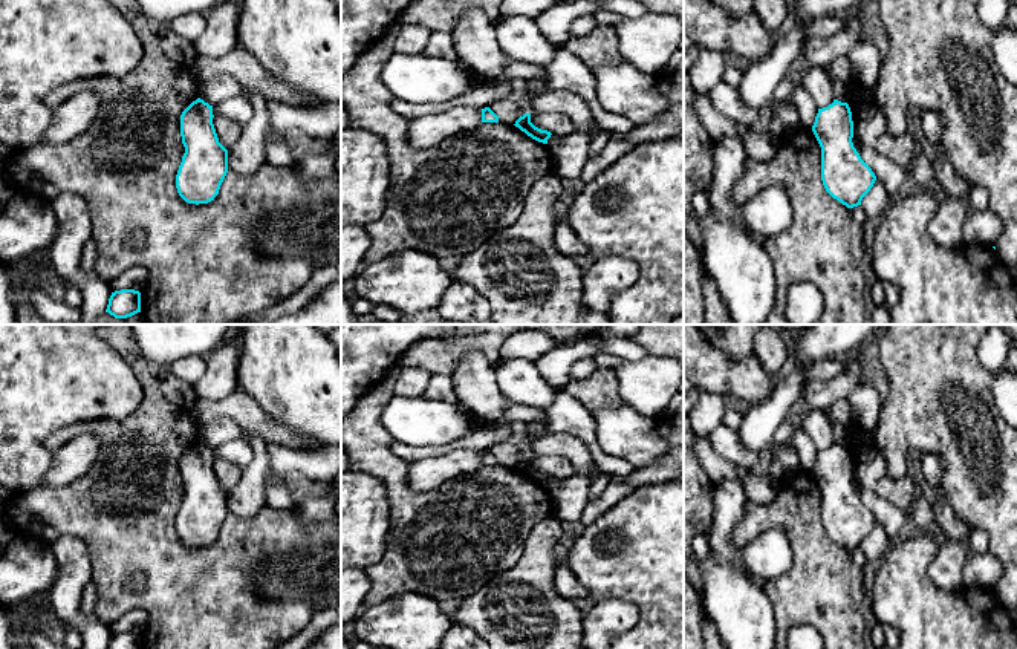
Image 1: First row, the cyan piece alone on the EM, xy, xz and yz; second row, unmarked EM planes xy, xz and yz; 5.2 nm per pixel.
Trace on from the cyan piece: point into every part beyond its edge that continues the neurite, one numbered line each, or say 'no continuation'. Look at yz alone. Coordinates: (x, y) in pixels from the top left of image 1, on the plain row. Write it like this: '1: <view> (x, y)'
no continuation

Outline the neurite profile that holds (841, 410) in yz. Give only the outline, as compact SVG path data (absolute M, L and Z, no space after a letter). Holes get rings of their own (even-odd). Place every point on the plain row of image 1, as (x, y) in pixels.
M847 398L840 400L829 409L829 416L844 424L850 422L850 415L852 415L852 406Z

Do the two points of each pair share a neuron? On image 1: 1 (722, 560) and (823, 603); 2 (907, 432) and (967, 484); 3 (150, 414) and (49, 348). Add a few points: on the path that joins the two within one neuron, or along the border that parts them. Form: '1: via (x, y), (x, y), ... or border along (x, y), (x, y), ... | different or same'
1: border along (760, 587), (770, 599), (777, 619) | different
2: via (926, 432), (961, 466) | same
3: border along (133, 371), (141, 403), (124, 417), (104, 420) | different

_____

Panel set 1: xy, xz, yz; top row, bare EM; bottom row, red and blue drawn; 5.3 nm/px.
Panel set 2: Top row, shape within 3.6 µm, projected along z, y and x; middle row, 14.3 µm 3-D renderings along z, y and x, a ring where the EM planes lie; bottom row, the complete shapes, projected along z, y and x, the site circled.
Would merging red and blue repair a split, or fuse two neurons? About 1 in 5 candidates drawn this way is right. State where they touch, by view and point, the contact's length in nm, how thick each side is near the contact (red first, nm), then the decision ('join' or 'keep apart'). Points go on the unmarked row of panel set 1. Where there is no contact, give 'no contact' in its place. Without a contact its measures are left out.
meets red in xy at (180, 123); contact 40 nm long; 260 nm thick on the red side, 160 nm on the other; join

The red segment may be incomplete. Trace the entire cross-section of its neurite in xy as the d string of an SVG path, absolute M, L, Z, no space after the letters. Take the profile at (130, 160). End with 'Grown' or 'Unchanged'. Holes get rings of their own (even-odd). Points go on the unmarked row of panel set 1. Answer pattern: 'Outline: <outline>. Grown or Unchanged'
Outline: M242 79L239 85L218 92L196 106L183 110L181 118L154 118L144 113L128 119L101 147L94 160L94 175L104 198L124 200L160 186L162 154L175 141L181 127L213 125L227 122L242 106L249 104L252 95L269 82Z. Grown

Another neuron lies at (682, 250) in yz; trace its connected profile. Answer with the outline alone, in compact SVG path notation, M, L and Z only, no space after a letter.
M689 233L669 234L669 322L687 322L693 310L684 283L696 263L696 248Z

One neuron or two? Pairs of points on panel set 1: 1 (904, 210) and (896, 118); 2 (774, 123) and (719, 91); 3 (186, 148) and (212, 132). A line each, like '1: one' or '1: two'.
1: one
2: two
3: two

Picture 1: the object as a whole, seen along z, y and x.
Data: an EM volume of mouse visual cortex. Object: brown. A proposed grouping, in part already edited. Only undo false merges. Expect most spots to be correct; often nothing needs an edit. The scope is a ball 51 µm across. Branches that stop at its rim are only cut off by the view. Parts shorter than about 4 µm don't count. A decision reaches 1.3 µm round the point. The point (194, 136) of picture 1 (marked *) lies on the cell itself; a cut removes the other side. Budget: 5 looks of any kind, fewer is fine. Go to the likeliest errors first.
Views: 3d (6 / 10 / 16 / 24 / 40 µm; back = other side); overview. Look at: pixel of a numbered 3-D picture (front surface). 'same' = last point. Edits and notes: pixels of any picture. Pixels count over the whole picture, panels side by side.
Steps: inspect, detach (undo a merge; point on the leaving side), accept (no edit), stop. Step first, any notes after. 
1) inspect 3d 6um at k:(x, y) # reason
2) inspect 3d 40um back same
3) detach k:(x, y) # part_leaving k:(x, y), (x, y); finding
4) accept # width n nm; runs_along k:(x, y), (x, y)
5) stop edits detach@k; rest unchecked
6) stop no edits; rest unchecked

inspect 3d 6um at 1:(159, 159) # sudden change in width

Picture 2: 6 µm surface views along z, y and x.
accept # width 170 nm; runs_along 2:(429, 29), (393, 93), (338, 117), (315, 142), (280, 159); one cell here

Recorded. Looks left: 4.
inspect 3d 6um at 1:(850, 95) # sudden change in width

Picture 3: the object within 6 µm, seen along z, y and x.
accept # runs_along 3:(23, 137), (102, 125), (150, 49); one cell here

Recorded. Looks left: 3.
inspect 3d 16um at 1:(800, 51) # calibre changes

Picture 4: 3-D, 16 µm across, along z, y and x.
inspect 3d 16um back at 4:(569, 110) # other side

_____

- **Task statement**:
Give only a number, namely how many lines in the entries above hold the word "detach".

- **Problem solution**:
3